Cuando Iván, el hermano mayor, llegó a visitar a la madre y a Carlos, sintió un silencio poco habitual en la casa. Era la una de la tarde. Entró a la cocina, comió un pedazo de papaya y puso a hervir el agua para un café. Entonces vio la leyenda escrita en la pared con marcador negro: "Sin odio, sin armas, sin violencia". Se asustó. Luego vio a la madre y al hermano acostados. Ella parecía dormir, pero la bolsa plástica sobre la cabeza de Carlos lo alertó.

Iván tocó a la madre, estaba muy fría. "Mamita, mamita, despierte", le repetía, le gritaba, pero no respondía. Carlos en cambio todavía tenía señas de estar con vida. "Se veía rígido pero sudoroso", recordó Iván. Cogió la carta que había sobre la mesa, leyó la primera parte, donde Carlos le advertía que no quería lágrimas. No quiso seguir leyéndola, la tiró y cogió el teléfono para pedir auxilio. El aparato estaba desconectado. Así lo había premeditado el poeta Carlos Framb.

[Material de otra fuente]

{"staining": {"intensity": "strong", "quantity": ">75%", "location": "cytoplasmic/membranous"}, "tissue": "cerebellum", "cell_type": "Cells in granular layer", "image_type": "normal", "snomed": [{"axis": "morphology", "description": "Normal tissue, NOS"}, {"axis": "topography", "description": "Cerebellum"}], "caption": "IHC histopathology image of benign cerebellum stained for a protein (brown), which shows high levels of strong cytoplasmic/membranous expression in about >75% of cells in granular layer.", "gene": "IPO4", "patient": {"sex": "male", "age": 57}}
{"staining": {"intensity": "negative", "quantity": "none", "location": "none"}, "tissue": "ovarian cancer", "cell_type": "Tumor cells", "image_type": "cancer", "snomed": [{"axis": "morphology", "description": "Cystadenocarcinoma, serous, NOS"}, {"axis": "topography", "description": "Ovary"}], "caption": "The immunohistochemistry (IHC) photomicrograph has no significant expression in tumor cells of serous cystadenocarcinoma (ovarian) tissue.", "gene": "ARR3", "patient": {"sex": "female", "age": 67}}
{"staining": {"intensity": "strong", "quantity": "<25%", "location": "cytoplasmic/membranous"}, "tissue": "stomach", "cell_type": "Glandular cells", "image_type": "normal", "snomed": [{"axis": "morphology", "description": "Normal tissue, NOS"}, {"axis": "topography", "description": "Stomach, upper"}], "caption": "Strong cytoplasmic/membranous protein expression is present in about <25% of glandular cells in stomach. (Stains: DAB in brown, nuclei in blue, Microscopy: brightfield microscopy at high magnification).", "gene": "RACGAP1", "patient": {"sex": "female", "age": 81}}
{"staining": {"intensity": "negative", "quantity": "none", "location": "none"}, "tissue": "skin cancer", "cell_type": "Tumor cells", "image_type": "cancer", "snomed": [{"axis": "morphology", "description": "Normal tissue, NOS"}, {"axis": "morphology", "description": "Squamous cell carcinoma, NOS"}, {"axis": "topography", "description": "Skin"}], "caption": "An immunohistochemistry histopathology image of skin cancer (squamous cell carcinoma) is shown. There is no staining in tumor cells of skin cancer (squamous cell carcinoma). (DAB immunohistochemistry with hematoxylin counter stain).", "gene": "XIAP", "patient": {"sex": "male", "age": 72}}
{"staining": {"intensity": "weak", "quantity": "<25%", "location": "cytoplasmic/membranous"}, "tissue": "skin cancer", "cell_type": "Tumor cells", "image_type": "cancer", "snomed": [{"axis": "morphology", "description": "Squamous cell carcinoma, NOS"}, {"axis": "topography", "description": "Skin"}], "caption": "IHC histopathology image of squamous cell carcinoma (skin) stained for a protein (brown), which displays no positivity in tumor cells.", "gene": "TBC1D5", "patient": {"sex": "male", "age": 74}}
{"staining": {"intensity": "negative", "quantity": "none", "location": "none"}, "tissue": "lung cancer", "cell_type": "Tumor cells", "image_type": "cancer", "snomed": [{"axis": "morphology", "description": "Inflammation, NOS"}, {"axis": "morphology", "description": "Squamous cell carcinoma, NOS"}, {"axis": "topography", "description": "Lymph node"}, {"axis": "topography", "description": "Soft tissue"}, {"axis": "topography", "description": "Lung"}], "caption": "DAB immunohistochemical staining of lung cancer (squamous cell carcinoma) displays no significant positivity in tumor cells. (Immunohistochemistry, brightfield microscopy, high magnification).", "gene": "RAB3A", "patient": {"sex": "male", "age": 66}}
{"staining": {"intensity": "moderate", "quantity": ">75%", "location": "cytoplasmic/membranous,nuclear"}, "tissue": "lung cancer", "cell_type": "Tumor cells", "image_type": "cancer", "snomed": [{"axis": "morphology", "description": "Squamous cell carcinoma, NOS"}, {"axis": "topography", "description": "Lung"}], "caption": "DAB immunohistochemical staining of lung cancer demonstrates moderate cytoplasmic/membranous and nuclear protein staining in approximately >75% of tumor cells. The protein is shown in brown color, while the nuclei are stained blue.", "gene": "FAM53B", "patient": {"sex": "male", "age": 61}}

"Con mis gritos usted reaccionó", le dijo Iván al hermano. Carlos abrió los ojos, se notaba que estaba sedado, hacía movimientos muy lentos. "¿Qué pasó?", le preguntó Iván aterrado. Carlos apenas alcanzó a musitar alguna frase con la lengua muy pesada. Después el poeta se paró, salió a la sala y le dijo a Iván que para dónde iba. "Yo no le respondí y salí a pedir ayuda. Cuando regresé unos ocho minutos después con la vecina del segundo piso, Carlos se había vuelto a acostar y se había bajado la bolsa. Yo se la quité, pero ya había perdido el conocimiento, hacía un ronquido muy fuerte, no reaccionaba, estaba pálido y con las manos muy blancas", recordó Iván.

Seguidamente llamó a la policía. Media hora después llegaron los paramédicos. Se llevaron a Carlos en una ambulancia. Iván esperó pacientemente la llegada del CTI de la Fiscalía para hacer el levantamiento del cadáver de la madre. Dos días después, el martes 23 de octubre, Carlos Framb despertó en el hospital. "No acepto los cargos", fue lo primero que dijo.

Ahora

Carlos Framb fue acusado por la Fiscalía de homicidio agravado. De ser condenado, pasaría 30 años en prisión. Ahora espera la audiencia de acusación, el 19 de diciembre, donde su abogado argumentará que "si él cometió un delito, fue el de ayudar a su madre a suicidarse con la preparación del coctel que ella se tomó de manera voluntaria y consciente". Según el Código Penal, el que induzca a otro al suicidio, o le preste una ayuda efectiva para su realización, incurrirá en prisión de dos a seis años. "Lo que ocurrió -sostiene el abogado- fue una decisión concertada entre dos personas adultas que deciden poner fin a sus vidas. La Fiscalía decidió escoger la vía más gravosa por la carga moral que aún existe en esta sociedad, fundamentada en principios católicos, frente a hechos como el suicidio".

Los amigos de Carlos, también poetas, se unieron para ayudarlo, con el apoyo de la Cooperativa Financiera Confiar y la Corporación Cultural Estanislao Zuleta. "Estamos haciendo conversatorios itinerantes porque nos interesa poner sobre el tapete la discusión sobre dos derechos fundamentales: vivir y morir dignamente, explica Alejandro López Carmona. El movimiento de literatos cobra fuerza con el paso de los días en Medellín. Entre tanto, la poesía de Carlos Framb busca inspiración tras las rejas.

"Morir me resultaba fácil, por mi postura filosófica, porque no tengo aspiraciones metafísicas, pero sobre todo, porque me parecía insoportable vivir sin ella, que se había convertido en toda mi vida. Pero se hizo la voluntad de ella de morir sola. ¿Por qué? No sé", dice Carlos desde la cárcel de Yarumito, todavía con la imagen de la madre acostada en la cama en el sueño eterno que tanto anheló, y él abrazándola por la espalda con el único deseo de acompañarla a terminar el viaje.